Tristemente, en Córdoba conocemos del tema, porque “el fenómeno” se dio en muchos casos, como el de Jonatan Romo, el de Ezequiel Castro, o el de Oscar Mario Sargiotti, por nombrar solo algunos de los tantos nombres que integran la lista de desgraciados que fueron ajusticiados por el sistema policial. La explicación de la “descompensación” que súbitamente padecen algunas víctimas de violencia institucional, tan absurda y provocadora, constituye una prueba elocuente de aquellas enseñanzas, que se materializan en estas prácticas.

Hasta que no se comprenda que no hay modelo de seguridad posible ni viable que tolere o permita la violencia institucional como una necesidad operativa, —porque es absolutamente ilógico prevenir y conjurar el delito, cometiendo otros delitosؙ— el absurdo posiblemente continuará formando parte de los argumentos que intenten dar cuenta de hechos tan arbitrarios como destructores de la paz social.

Y más allá de ilusiones, los que se empeñen en impulsar políticamente ese camino como el único modelo posible de seguridad, pueden que tengan alguna “victoria” engañosa. Pero en algún momento comprobarán que la tolerancia a la violencia institucional, necesariamente, terminan destrozando las ambiciones y proyectos políticos mejor consolidados.

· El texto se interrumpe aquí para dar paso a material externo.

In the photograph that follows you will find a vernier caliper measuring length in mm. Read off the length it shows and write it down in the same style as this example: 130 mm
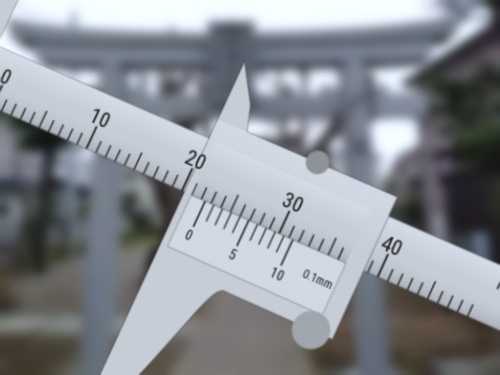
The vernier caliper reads 22.4 mm
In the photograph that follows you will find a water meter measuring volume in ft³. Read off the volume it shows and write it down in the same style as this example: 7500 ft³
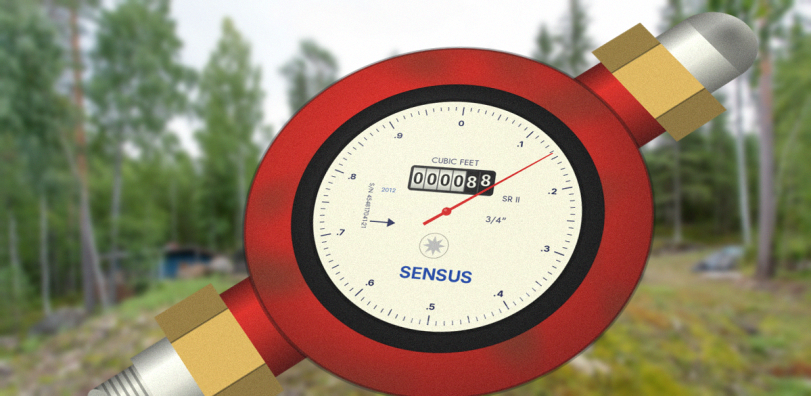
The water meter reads 88.14 ft³
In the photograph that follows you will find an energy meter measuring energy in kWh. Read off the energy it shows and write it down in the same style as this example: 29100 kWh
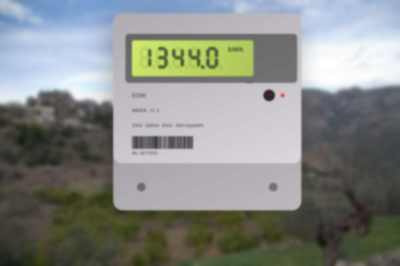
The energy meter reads 1344.0 kWh
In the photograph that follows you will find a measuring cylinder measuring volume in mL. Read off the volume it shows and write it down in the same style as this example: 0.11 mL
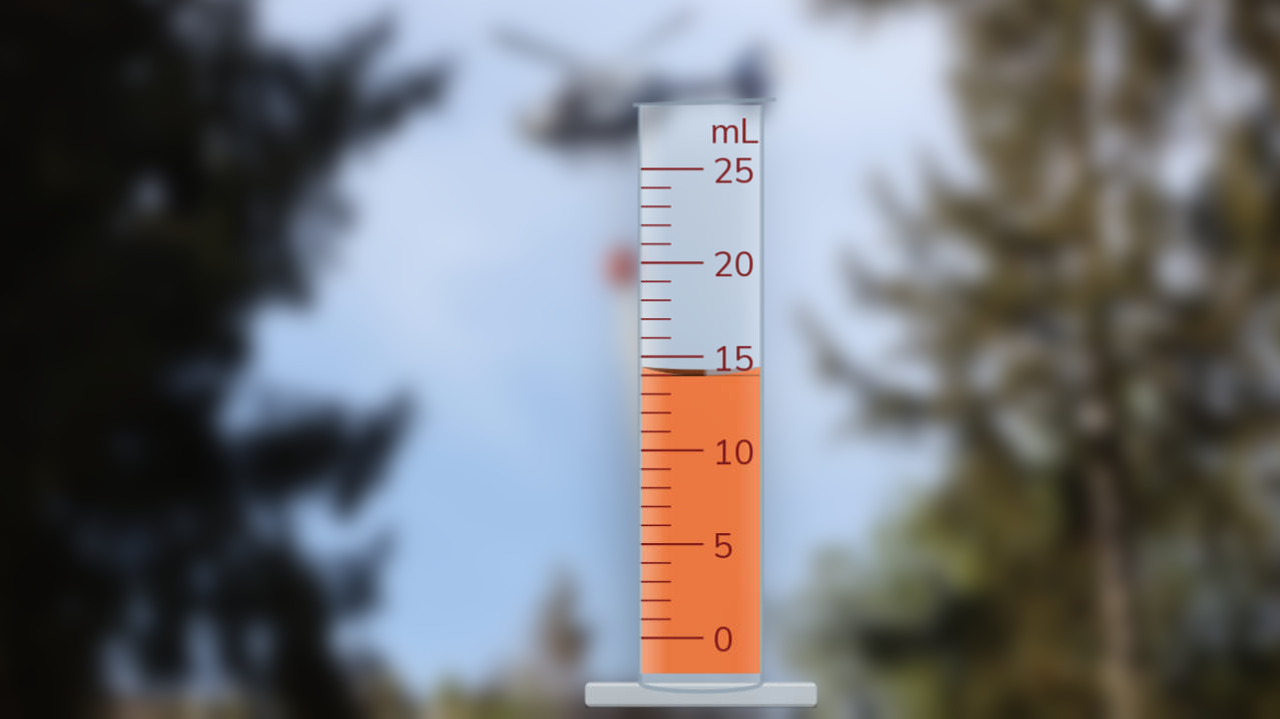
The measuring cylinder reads 14 mL
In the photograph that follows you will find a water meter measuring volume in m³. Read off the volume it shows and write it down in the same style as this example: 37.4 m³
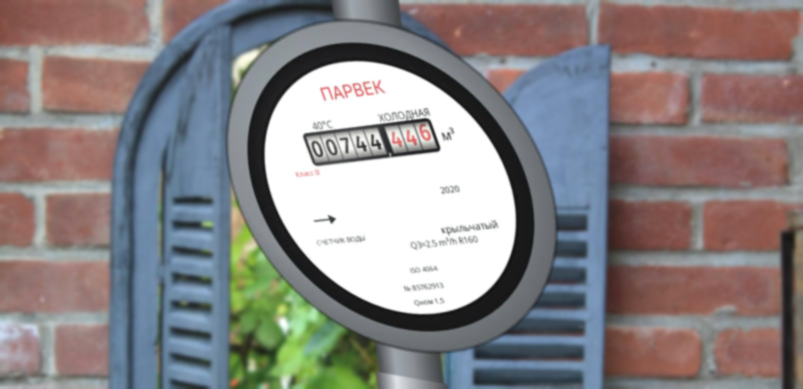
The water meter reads 744.446 m³
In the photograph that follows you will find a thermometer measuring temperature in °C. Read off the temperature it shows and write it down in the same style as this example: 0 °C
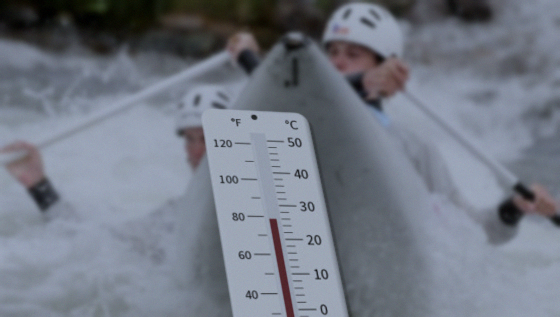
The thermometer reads 26 °C
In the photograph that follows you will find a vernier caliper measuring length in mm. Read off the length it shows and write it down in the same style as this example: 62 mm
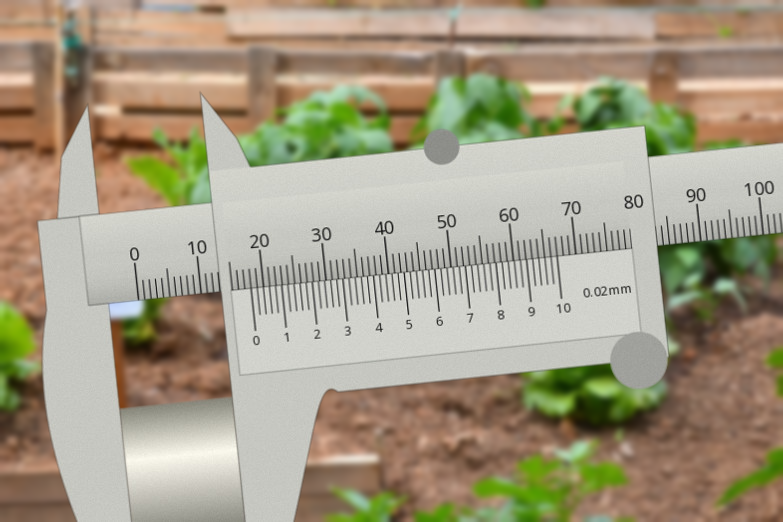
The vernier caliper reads 18.0 mm
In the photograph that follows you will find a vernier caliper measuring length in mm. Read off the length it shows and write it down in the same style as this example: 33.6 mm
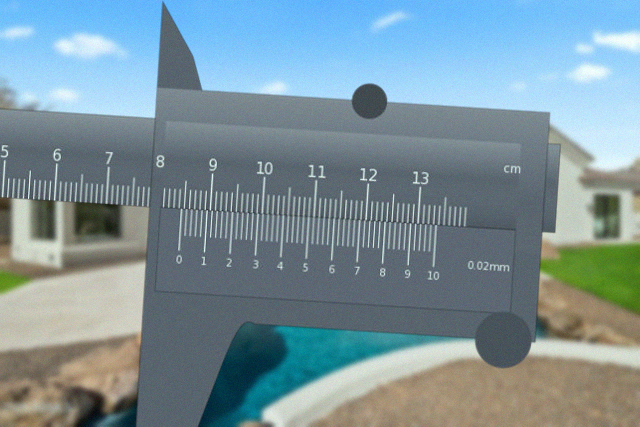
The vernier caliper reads 84.5 mm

Porque la expectativa de lograr un “orden” basado en el accionar arbitrario y apañado de fuerzas policiales arbitrarias, es un sueño —o una pesadilla— que en algún momento concluye con un tsunami social que arrasa todo a su paso.

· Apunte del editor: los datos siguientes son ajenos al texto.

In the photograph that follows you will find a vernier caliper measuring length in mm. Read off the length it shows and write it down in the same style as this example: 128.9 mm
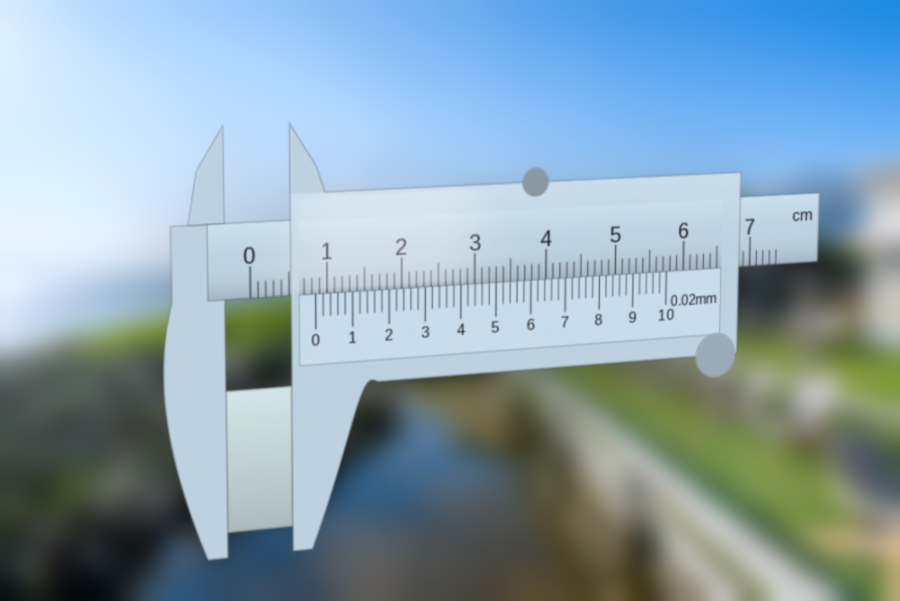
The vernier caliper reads 8.5 mm
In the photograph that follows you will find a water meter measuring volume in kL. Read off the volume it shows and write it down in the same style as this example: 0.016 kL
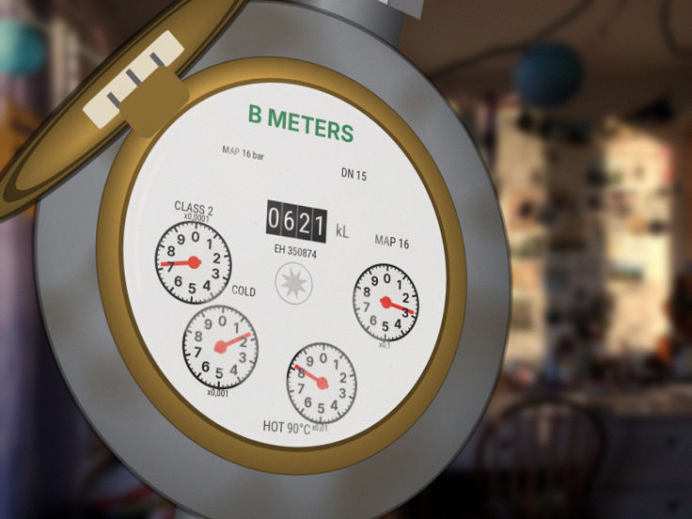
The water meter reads 621.2817 kL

Lamentablemente, es un camino que se construye y se escribe con el padecimiento y la vida de muchas víctimas. Y el enorme dolor de sus familiares y allegados. Son justamente esas muertes, y las investigaciones y procesos judiciales que de ellas se derivan, los que en algunos casos terminan exponiendo y dejando al descubierto la existencia de un sistema de control social tan perverso como inviable, que como decíamos, necesita recurrir al absurdo para intentar negar la realidad.

Pero hay más víctimas. Y son los operadores policiales que alentados por años de paciente instrucción, terminan materializando el trabajo sucio. Son ellos los que llevan al acto aquellas categorías sociales plagadas de prejuicios a las que hacíamos referencia inicialmente. Y también son los que pagan con su libertad y con el dolor de sus familias, acciones que son diseñadas por intereses que claramente los exceden y que rápidamente los desechan.

Tal vez, cuándo futuras generaciones de policías logren visualizar en que consiste el “pago”, se pueda comenzar un lento proceso de cambio. Es la única esperanza. Y tal vez solo por eso, nos dedicamos a realizar estos registros y a escribir estas palabras.

Mientras, parece que estamos condenados a seguir esperando la nueva víctima de un sistema de seguridad ineficiente a la hora de prevenir el delito. Pero proactivo, estimulado y por momentos hasta sponsoreado, para cometer nuevos hechos de violencia institucional.